There are no return laws/policies for cars. Although a few dealers (indy) do offer some type of return policy the majority do not.


----------



## SD ///M4 (Jan 24, 2011)

splzy said:


> Is there any official BMW policy that states a certain number of days that you have to return a car once bought?????


Is this at all related to your post about finding out that you may have bought a wrecked car: http://www.bimmerfest.com/forums/showthread.php?t=614168&highlight=?

If so, the two have nothing to do with each other. If you bought a wrecked car and can somehow prove fraud then that's your next play. You can't just return a car that you already bought just because you don't want it anymore.


----------



## Jon Shafer (Dec 15, 2001)

While there is no cooling off period, and caveat emptor applies, an empathic dealer will sometimes take a used car back as a goodwill gesture.

It's not like with a new car where now suddenly the car has been plated, taxes paid, etc. Those are next to impossible to unwind...

No matter what, there would never be a "BMW Policy" per se. BMW Dealer Principals are independent businessmen who can use their own
discretion.


----------



## splzy (Mar 17, 2012)

SD 335is said:


> Is this at all related to your post about finding out that you may have bought a wrecked car: http://www.bimmerfest.com/forums/showthread.php?t=614168&highlight=?
> 
> If so, the two have nothing to do with each other. If you bought a wrecked car and can somehow prove fraud then that's your next play. You can't just return a car that you already bought just because you don't want it anymore.
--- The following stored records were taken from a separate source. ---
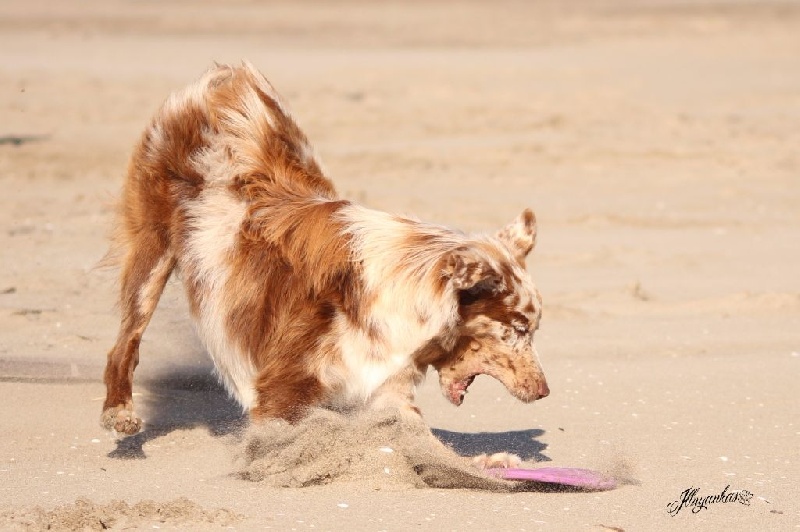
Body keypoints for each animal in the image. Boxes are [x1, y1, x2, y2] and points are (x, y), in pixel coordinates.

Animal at [101, 62, 552, 458]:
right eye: (517, 329)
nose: (545, 391)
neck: (403, 290)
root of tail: (227, 83)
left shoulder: (385, 387)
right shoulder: (284, 387)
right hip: (152, 255)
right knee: (125, 344)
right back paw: (119, 413)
Yes this is in relation to my other post. Im trying to look at all my options. If there was such return policy it would have been easier to just return the dam thing and save myself the headache. After looking saw that there's a 7 day exchange plan/policy/or whatever one wants to call it; not sure if it's offered everywhere but def at the dealership where I bought it.

But i'm well past that period so I'll have to take other actions.


----------